D2017. Polychrome and Gilded Charger
Delft, circa 1710
Marked PAK in iron-red for Pieter Adriaensz. Kocx, the owner of De Grieksche A (The Greek A) factory from 1701 to 1703, or his widow Johanna van der Heul, the owner of the factory from 1703 to 1722
Painted in an Imari palette of blue, iron-red, salmon and gold with a pheasant perched on a fence beside a pierced rock amidst flowers with a bird perched on a sprig underneath a flowering branch, all within a roundel of foliate lappets and scrolls, repeated on the scalloped rim.
Diameter: 34 cm. (13.4 in.)
The Anton F. Philips (1874-1951) Collection, Eindhoven, and thence by family descent
The Japanese Imari porcelain wares, which are known for their rich blue, red and gold decoration, were at first intended for the Dutch East India Company’s own use in Batavia or for trade in Asia and, lastly, for the home market.
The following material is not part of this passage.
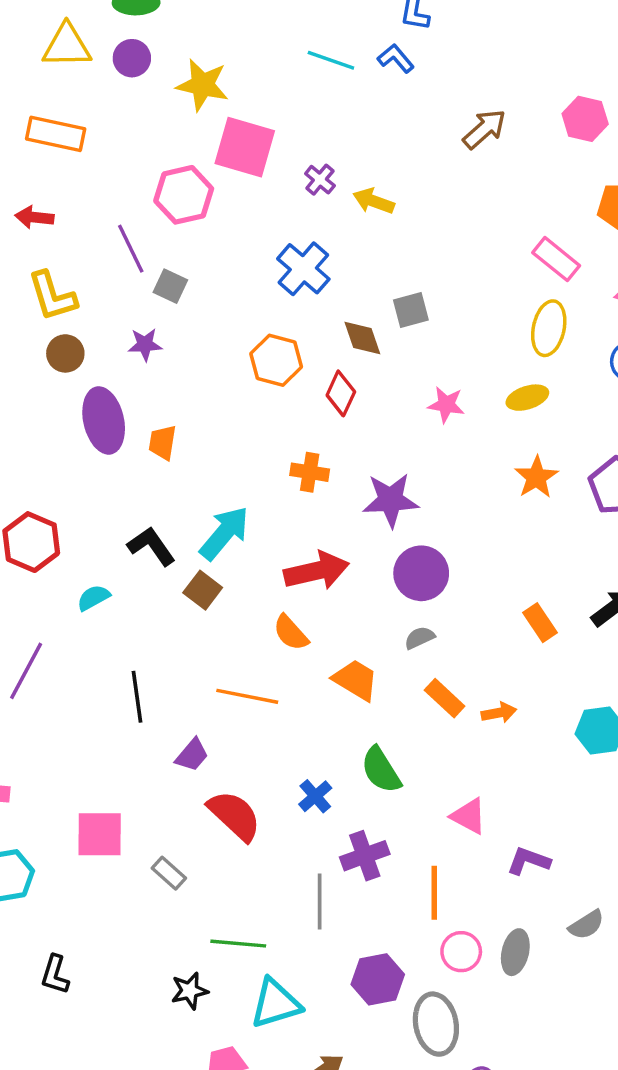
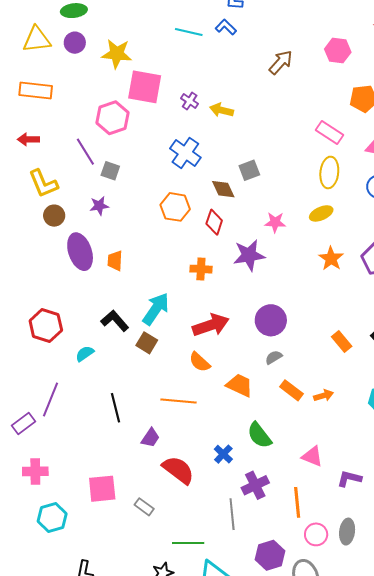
purple star: (391, 500) -> (249, 255), moved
Based on its limited importation and high cost in comparison to Chinese porcelain, Japanese porcelain could only satisfy a small demand in the Netherlands. However, Imari porcelain was exceptionally popular in the Netherlands throughout the whole eighteenth century. Delftware potters seized the opportunity to capture this sector of the market with wares inspired by the popular Japanese objects. Soon after the first pieces of Japanese Imari porcelain arrived in the Republic, the colorful Delftware objects were produced. The Imari porcelain was an inexhaustible source of inspiration for the Delft potters. The Imari-style palette briefly adorned all sorts of utensils that responded to the latest fashion in dining objects and interior decoration.